◆ **Work to be completed**
All of the entries below need to be repeated exactly.

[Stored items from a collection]
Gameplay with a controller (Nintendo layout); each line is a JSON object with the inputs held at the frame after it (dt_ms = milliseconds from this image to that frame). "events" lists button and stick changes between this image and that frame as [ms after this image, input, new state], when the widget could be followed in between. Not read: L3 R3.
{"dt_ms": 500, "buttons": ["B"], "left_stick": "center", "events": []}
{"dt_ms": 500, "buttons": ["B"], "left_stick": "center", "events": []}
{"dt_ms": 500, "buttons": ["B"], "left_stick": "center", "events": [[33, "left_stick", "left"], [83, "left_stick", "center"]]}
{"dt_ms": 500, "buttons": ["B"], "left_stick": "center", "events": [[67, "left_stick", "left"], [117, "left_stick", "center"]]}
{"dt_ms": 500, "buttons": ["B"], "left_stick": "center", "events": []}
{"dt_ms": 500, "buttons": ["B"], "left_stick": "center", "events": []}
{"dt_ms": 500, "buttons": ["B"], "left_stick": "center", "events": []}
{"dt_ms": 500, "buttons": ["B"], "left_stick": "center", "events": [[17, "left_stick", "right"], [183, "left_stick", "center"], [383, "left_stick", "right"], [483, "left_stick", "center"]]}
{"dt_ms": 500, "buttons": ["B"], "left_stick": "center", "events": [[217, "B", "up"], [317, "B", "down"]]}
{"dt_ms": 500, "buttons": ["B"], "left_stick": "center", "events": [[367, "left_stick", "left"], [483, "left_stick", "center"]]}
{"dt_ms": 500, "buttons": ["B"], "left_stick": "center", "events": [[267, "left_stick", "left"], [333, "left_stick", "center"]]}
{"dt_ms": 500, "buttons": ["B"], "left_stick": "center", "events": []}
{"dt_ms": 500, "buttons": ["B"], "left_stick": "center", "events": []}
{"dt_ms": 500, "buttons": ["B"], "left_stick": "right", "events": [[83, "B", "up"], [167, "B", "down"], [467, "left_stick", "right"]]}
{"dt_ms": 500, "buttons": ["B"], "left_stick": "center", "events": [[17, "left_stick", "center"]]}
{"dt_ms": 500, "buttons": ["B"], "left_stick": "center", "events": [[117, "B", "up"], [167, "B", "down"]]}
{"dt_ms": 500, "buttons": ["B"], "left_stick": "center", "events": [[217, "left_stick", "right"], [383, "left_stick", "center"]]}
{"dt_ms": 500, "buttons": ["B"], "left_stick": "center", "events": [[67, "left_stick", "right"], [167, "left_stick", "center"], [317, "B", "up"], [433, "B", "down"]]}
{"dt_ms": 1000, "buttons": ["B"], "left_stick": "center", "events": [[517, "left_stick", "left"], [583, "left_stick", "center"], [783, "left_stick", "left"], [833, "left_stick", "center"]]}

◆ **Response to this exercise**
Gameplay with a controller (Nintendo layout); each line is a JSON object with the inputs held at the frame after it (dt_ms = milliseconds from this image to that frame). "events" lists button and stick changes between this image and that frame as [ms after this image, input, new state], when the widget could be followed in between. Not read: L3 R3.
{"dt_ms": 500, "buttons": ["B"], "left_stick": "center", "events": []}
{"dt_ms": 500, "buttons": ["B"], "left_stick": "center", "events": []}
{"dt_ms": 500, "buttons": ["B"], "left_stick": "center", "events": [[33, "left_stick", "left"], [83, "left_stick", "center"]]}
{"dt_ms": 500, "buttons": ["B"], "left_stick": "center", "events": [[67, "left_stick", "left"], [117, "left_stick", "center"]]}
{"dt_ms": 500, "buttons": ["B"], "left_stick": "center", "events": []}
{"dt_ms": 500, "buttons": ["B"], "left_stick": "center", "events": []}
{"dt_ms": 500, "buttons": ["B"], "left_stick": "center", "events": []}
{"dt_ms": 500, "buttons": ["B"], "left_stick": "center", "events": [[17, "left_stick", "right"], [183, "left_stick", "center"], [383, "left_stick", "right"], [483, "left_stick", "center"]]}
{"dt_ms": 500, "buttons": ["B"], "left_stick": "center", "events": [[217, "B", "up"], [317, "B", "down"]]}
{"dt_ms": 500, "buttons": ["B"], "left_stick": "center", "events": [[367, "left_stick", "left"], [483, "left_stick", "center"]]}
{"dt_ms": 500, "buttons": ["B"], "left_stick": "center", "events": [[267, "left_stick", "left"], [333, "left_stick", "center"]]}
{"dt_ms": 500, "buttons": ["B"], "left_stick": "center", "events": []}
{"dt_ms": 500, "buttons": ["B"], "left_stick": "center", "events": []}
{"dt_ms": 500, "buttons": ["B"], "left_stick": "right", "events": [[83, "B", "up"], [167, "B", "down"], [467, "left_stick", "right"]]}
{"dt_ms": 500, "buttons": ["B"], "left_stick": "center", "events": [[17, "left_stick", "center"]]}
{"dt_ms": 500, "buttons": ["B"], "left_stick": "center", "events": [[117, "B", "up"], [167, "B", "down"]]}
{"dt_ms": 500, "buttons": ["B"], "left_stick": "center", "events": [[217, "left_stick", "right"], [383, "left_stick", "center"]]}
{"dt_ms": 500, "buttons": ["B"], "left_stick": "center", "events": [[67, "left_stick", "right"], [167, "left_stick", "center"], [317, "B", "up"], [433, "B", "down"]]}
{"dt_ms": 1000, "buttons": ["B"], "left_stick": "center", "events": [[517, "left_stick", "left"], [583, "left_stick", "center"], [783, "left_stick", "left"], [833, "left_stick", "center"]]}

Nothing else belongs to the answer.